===== Text section =====

The brokerage has maintained a positive outlook on Titan for over ten years, and modelled a compound annual growth rate (CAGR) of 17 percent in revenue and 20 percent in EBITDA and 25 percent in net profit during FY24-26E for the company. 

Titan’s strong competitive positioning in insourcing, studded ratio, focus on the youth demographic, and strategic reinvestment has consistently positioned it ahead of other branded competitors. The brand’s strong recall and business moat make Tanishq’s competitive edge in its category difficult to replicate. 

As of March 2024, the number of Titan stores has grown to 3,035, signalling a robust expansion trajectory that remains intact. 

During fiscal year 2024, Titan’s EBITDA margin faced pressure due to a reduced studded mix. Monitoring the margin outlook will be crucial amidst increasing competitive pressures. 

Titan Company saw a 21.8 percent year-on-year increase in revenue from operations, climbing from Rs. 9,215 crore in Q4 FY22-23 to Rs. 11,229 crore in Q4 FY23-24. Additionally, after-tax profits grew by 4.7 percent from Rs. 736 crore to Rs. 771 crore, during the same period. 

The non-jewellery segment is expanding effectively and is expected to contribute to medium-term growth. Currently, this segment contributes 12 percent to revenue and 9 percent to EBIT.

===== Data under study =====

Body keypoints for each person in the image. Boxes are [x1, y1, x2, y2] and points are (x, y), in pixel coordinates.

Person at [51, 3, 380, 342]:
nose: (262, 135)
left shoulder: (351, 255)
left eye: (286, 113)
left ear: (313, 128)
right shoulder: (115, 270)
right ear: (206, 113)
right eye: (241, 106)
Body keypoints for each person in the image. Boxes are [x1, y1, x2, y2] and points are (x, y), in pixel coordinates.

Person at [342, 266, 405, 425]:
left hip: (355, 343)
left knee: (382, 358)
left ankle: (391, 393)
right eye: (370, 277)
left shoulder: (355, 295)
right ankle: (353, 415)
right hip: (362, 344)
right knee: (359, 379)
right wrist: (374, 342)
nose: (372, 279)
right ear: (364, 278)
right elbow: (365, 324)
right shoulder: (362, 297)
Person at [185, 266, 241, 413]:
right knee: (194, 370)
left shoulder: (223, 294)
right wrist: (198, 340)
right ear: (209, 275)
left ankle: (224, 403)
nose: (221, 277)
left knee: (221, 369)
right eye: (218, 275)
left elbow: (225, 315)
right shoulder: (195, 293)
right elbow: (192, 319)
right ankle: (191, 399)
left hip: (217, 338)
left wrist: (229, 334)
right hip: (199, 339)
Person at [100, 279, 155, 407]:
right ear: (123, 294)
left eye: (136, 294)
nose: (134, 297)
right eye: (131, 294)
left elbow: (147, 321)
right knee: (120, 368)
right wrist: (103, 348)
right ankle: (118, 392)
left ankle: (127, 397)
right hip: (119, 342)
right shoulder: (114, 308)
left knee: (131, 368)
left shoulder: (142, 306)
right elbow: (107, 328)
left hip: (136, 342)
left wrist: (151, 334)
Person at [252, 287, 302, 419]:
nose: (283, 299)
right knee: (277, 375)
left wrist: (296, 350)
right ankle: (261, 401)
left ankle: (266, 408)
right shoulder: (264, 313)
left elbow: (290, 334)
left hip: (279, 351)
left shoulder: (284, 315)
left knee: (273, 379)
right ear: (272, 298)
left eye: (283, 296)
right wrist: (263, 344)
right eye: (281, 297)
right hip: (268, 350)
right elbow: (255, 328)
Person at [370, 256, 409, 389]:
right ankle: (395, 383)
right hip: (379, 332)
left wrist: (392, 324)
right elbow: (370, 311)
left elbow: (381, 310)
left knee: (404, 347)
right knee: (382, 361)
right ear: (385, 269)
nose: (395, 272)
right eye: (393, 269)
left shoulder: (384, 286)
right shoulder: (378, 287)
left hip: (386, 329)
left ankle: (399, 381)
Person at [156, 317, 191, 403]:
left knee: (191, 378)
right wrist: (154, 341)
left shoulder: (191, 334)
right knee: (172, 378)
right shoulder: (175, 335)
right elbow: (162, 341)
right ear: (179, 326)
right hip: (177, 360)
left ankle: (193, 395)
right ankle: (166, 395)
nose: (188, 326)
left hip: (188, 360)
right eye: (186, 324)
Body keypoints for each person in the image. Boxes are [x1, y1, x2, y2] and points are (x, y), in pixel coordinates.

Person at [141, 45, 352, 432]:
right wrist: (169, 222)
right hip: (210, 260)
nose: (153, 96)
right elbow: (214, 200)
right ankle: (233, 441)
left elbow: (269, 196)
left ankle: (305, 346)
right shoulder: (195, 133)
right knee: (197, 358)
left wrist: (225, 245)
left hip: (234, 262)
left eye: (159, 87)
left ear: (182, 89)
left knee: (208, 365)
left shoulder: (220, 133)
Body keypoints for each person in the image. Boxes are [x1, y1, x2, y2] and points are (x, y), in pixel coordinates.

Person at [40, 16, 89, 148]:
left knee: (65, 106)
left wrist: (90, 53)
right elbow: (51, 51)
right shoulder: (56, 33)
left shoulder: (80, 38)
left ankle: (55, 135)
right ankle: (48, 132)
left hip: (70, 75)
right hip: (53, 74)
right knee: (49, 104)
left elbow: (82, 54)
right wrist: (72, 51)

=====
===== Data under study =====

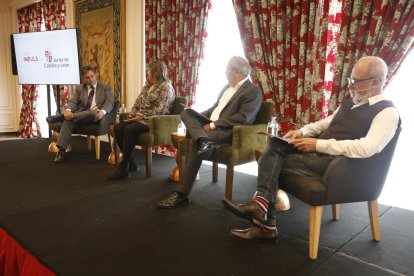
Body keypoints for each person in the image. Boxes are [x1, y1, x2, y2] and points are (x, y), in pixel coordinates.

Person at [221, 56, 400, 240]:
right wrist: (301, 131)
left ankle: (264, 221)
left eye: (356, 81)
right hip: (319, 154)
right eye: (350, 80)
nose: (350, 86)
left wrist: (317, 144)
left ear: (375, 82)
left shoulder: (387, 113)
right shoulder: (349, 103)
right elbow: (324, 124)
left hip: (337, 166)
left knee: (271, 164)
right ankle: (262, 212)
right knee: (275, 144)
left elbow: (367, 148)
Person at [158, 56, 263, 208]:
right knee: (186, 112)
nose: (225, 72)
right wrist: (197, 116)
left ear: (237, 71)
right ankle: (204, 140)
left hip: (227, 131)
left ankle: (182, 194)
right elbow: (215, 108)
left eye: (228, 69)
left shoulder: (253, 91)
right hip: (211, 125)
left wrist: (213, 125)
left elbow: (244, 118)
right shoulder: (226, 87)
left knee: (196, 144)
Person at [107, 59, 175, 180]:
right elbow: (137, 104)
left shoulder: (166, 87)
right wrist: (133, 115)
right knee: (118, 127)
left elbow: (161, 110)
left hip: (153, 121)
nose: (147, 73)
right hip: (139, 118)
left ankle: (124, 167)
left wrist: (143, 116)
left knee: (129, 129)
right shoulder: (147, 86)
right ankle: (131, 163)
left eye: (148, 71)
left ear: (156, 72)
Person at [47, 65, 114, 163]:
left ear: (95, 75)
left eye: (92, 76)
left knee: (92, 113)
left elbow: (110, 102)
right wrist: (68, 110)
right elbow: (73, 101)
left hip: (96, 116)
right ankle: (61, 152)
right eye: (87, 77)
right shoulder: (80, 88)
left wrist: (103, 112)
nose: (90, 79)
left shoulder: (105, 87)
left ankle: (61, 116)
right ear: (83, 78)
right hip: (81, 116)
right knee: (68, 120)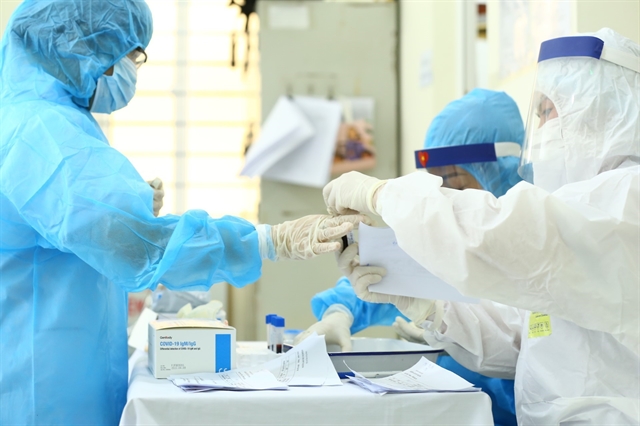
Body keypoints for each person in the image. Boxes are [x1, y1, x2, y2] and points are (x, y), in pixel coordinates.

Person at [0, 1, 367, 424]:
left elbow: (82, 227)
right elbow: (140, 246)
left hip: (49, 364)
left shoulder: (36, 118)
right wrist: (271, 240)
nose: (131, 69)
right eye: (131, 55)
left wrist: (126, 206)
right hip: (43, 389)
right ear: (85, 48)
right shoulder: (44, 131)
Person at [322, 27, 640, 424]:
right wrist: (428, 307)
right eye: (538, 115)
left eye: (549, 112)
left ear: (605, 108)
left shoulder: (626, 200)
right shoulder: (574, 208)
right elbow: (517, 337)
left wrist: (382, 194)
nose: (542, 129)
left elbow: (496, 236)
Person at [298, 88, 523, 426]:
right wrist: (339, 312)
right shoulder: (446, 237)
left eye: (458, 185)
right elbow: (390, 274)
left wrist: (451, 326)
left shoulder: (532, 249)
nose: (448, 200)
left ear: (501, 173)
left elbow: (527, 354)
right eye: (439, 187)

=====
===== Data under study =====

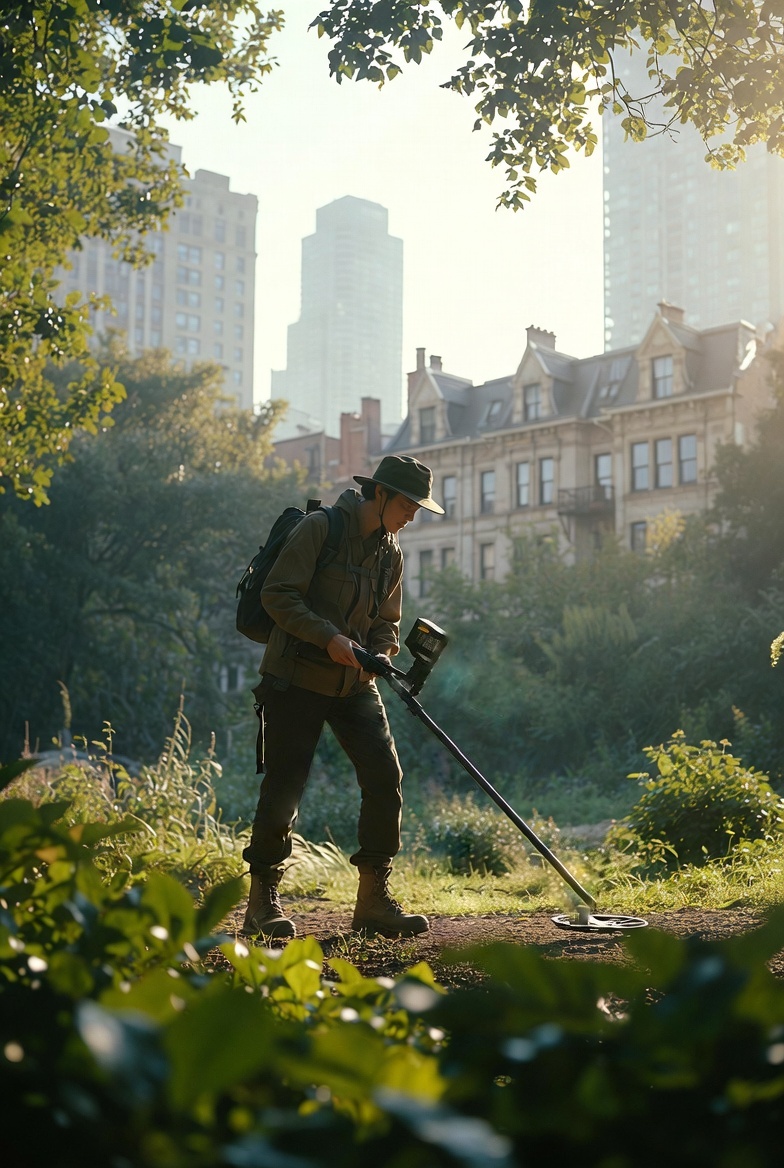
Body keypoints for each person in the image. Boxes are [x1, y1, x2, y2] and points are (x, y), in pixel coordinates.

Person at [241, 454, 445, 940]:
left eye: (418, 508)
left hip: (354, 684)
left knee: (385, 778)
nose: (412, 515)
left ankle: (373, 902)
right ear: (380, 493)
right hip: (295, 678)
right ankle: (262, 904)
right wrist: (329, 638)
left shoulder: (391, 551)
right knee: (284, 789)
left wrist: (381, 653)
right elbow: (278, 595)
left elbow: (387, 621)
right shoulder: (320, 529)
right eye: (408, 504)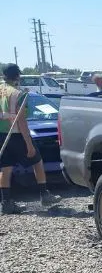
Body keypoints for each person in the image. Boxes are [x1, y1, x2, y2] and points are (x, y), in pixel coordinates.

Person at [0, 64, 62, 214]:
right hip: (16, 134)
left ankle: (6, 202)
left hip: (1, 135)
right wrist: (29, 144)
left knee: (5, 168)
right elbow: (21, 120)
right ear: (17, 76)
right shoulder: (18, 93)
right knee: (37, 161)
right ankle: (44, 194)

=====

▸ **Work order A**: According to the Titan text, how many Titan stores were there as of March 2024?
▸ **Work order B**: Extend the text about Titan's financial outlook, starting after its last sentence.

▸ **Written response A**: 3,035

▸ **Written response B**:
The jewellery sector has undergone significant formalisation, with the organised market now representing 36-38 percent of the total market, up from approximately 22 percent in FY18-19. 

The transition has been propelled by an 8 percent CAGR in total market revenue from FY19-24, reaching Rs. 6.40 lakh crore, and a more substantial 18-19 percent CAGR in the organised sector, the brokerage noted. 

However, analysts warn about significant risks, including volatility in gold prices, economic challenges in new markets, inefficiencies in capital deployment during rapid expansions, and pricing pressures arising from competitive dynamics. 

Titan Company Limited, a joint venture between the Tata Group and the Tamilnadu Industrial Development Corporation (TIDCO), is engaged in the business of manufacturing and sale of watches, jewellery, eyewear, and other accessories and products. The company’s operating segments are watches and wearables, jewellery, eyewear, and others.